The plunge came after the Central Bank of Nigeria warned traders on Monday against manipulating the exchange rate by under-reporting transaction prices. FMDQ revised the methodology it uses to calculate the official rate, resulting in the devaluation of more than 30% on Tuesday on the official trading platform.

Nigeria now needs more foreign-exchange inflows through the official market to maintain the convergence between the official and black-market values, according to Ayodeji Dawodu, director of fixed income for Central and Eastern Europe, Middle East and Africa at Banctrust Investment Bank Ltd. in London. The parallel market developed because of shortage of dollars through official channels.
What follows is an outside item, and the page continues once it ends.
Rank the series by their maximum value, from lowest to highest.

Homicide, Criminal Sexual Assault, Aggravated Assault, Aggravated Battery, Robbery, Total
“For the parallel and official rate, I think it’s competition at this point,” Dawodu said. “If you don’t see significant forex inflows in the near term at the official market, the parallel market rate is going to keep jumping.”

The naira has remained volatile since foreign exchange reforms in June resulted in a devaluation of about 30%. The central bank has blamed inadequate dollar liquidity for exacerbating price swings and promised to boost supply to clear the backlog of foreign-exchange demand estimated to be about $5 billion.

“Since they have moved the rate they now have to tackle the issue of liquidity,” Dawodu said. “They need the liquidity firepower to restore investor confidence.”